The spleen is composed primarily of lymph node tissue. Lying close to the stomach, the spleen is also the site where red blood cells are destroyed. The spleen serves as a reserve blood supply for the body.
The lymph nodes are also the primary sites of the white blood cells called lymphocytes. The body has two kinds of lymphocytes: B-lymphocytes and T-lymphocytes. Both of these cells can be stimulated by microorganisms or other foreign materials in the blood. These antigens are picked up by phagocytes and lymph and delivered to the lymph nodes. Here, the lymphocytes are stimulated through a process called the immune response.

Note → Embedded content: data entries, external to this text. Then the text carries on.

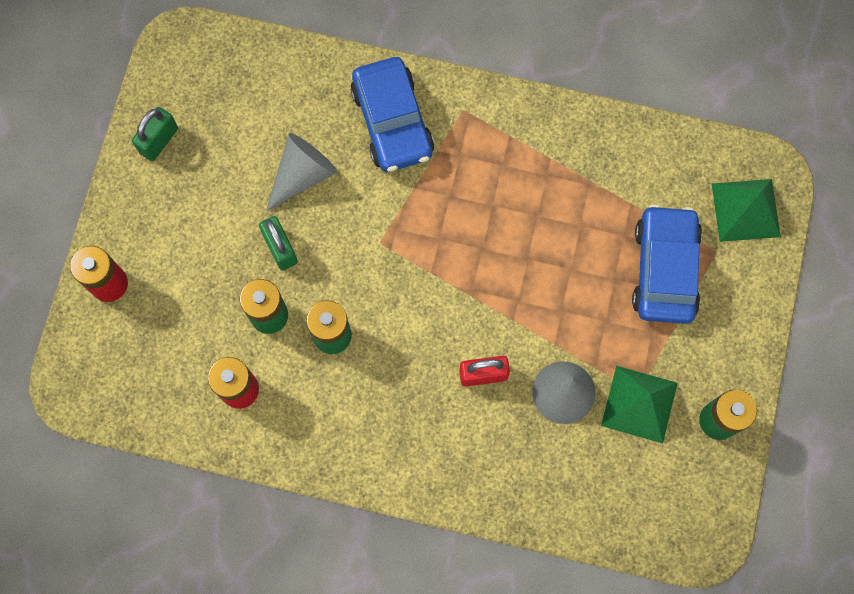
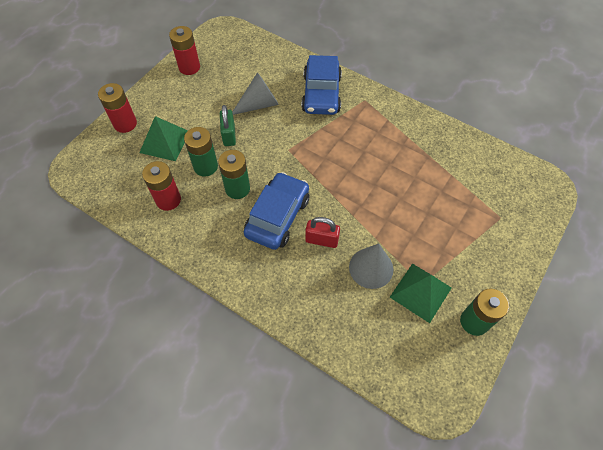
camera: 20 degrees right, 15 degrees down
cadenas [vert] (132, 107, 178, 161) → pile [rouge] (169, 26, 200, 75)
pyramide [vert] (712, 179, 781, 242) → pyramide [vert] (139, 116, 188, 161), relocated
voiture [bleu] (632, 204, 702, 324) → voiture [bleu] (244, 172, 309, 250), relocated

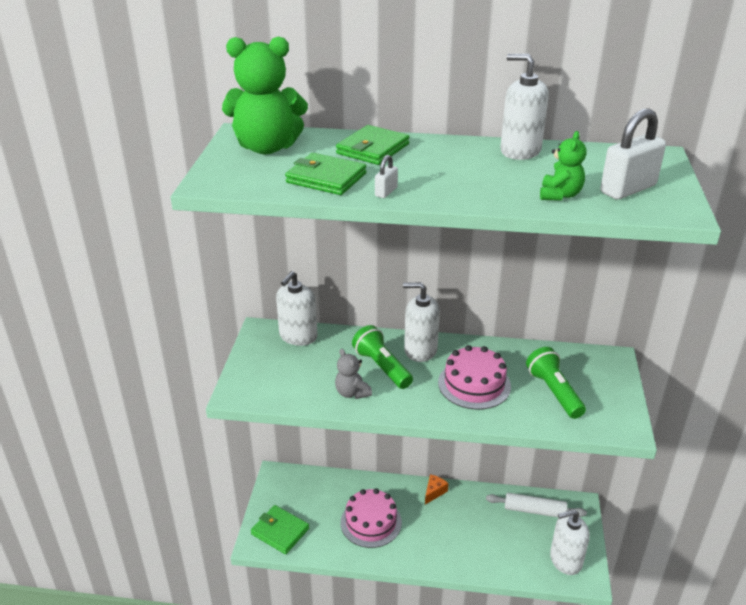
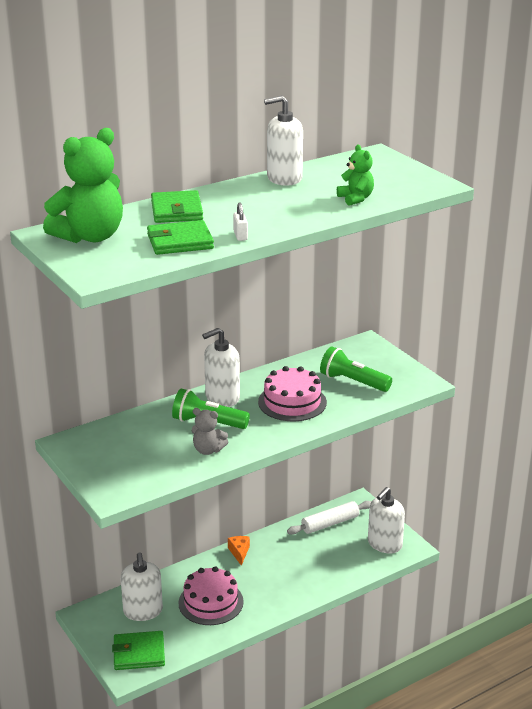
camera: 40 degrees left, 5 degrees down
cadenas [blanc] (600, 109, 666, 200) → -
distributeur de savon [blanc] (276, 271, 317, 346) → distributeur de savon [blanc] (121, 552, 163, 621), relocated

Certain antigens, primarily those of fungi and protozoa, stimulate the T-lymphocytes. After stimulation, these lymphocytes leave the lymph nodes, enter the circulation, and proceed to the site where the antigens of microorganisms were detected. The T-lymphocytes interact with the microorganisms cell to cell and destroy them. This process is called cell-mediated immunity.

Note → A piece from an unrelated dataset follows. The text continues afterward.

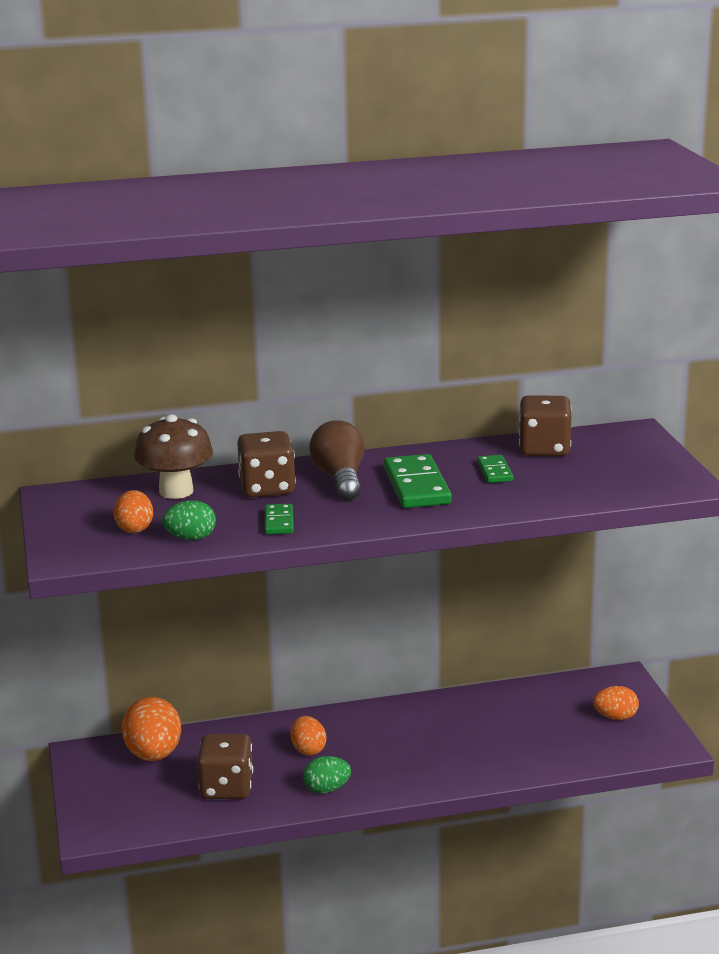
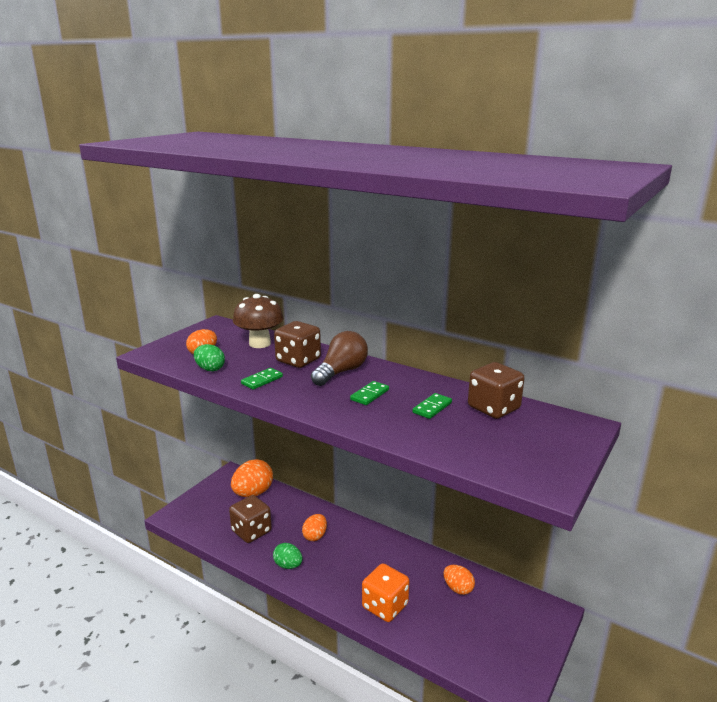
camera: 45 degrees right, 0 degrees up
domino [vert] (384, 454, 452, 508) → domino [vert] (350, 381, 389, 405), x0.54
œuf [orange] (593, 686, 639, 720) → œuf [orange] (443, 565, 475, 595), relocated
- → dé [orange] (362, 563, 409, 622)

B-lymphocytes are stimulated primarily by bacteria, viruses, and dissolved materials. On stimulation, the B-lymphocytes revert to large antibody-producing cells called plasma cells. The plasma cells synthesize proteins called antibodies, which are released into the circulation. The antibodies flow to the antigen site and destroy the microorganisms by chemically reacting with them in a highly specific manner. The reaction encourages phagocytosis, neutralizes many microbial toxins, eliminates the ability of microorganisms to move, and causes them to bind together in large masses. This process is called antibody-mediated immunity. After the microorganisms have been removed, the antibodies remain in the bloodstream and provide lifelong protection to the body. Thus, the body becomes immune to specific disease microorganisms.